Unfortunately, the melting and calving of glaciers is so common these days that it often doesn’t make the news cycle. But when an iceberg as big as D-28 (the given name to this particular berg) breaks away, it commands our attention. At 631 square miles in size, the massive iceberg is the size of greater London. It calved away from the Amery ice shelf in East Antarctica on September 26 — the ice shelf’s first major calving event since 1964.
Massive Iceberg the Size of London Breaks Off Antarctic Ice Shelf
The calving took place next to an area in the ice shelf known as the “loose tooth,” which scientists had been monitoring for nearly 20 years due to the precariously attached ice.
Helen Amanda Fricker, a professor at Scripps College, predicted back in the early 2000s that a large iceberg would eventually break off the ice shelf. “I am excited to see this calving event after all these years,” she said. “We knew it would happen eventually, but just to keep us all on our toes, it is not exactly where we expected it to be.”

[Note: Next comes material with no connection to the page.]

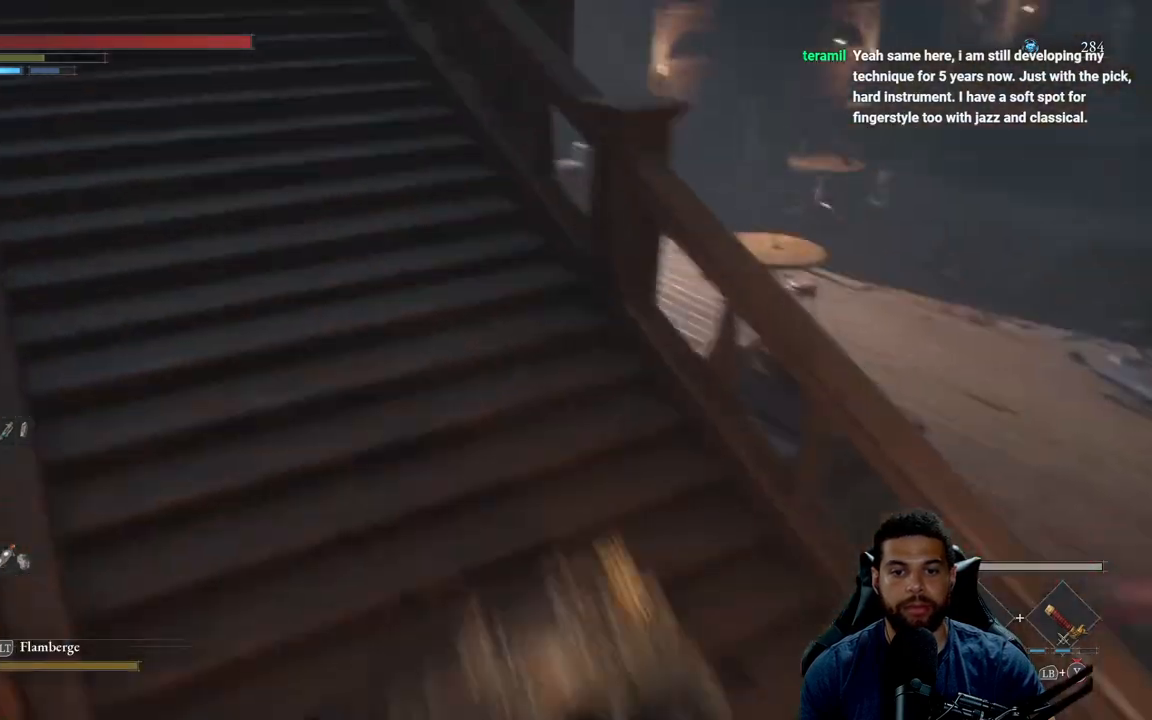
{"buttons": ["B"], "left_stick": "up", "right_stick": "center", "events": [[17, "left_stick", "up"], [50, "B", "down"], [117, "B", "up"], [200, "right_stick", "left"], [267, "right_stick", "up-left"], [383, "right_stick", "center"], [500, "B", "down"]]}
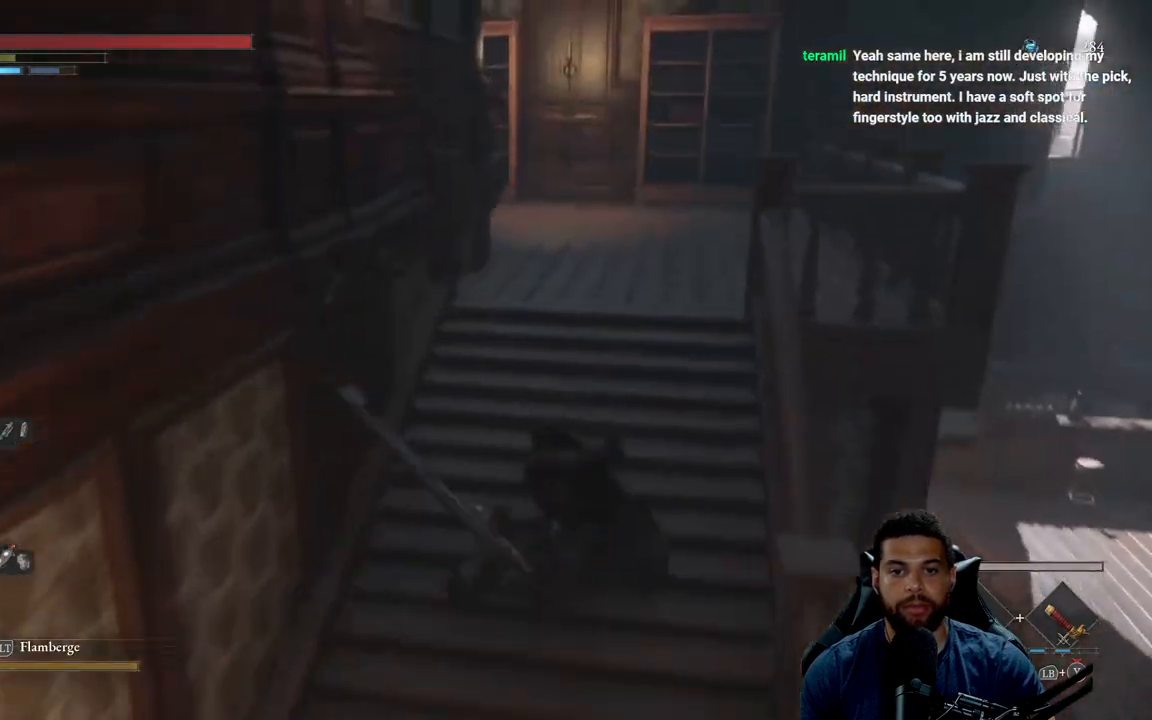
{"buttons": ["B"], "left_stick": "up", "right_stick": "left", "events": [[433, "right_stick", "left"]]}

Although you may at first assume the calving is the result of global warming, Fricker insists that’s not the case at all. “It’s part of the ice shelf’s normal cycle,” she said, “where we see major calving events every 60-70 years.”
Reassuringly, glaciologist Ben Galton-Fenzi says the event won’t dramatically impact sea levels, “because the ice shelf was already floating, much like an ice cube in a glass of water.” He added, “but what will be interesting to see is how the loss of this ice will influence the ocean melting under the remaining ice shelf and the speed at which the ice flows off the continent.”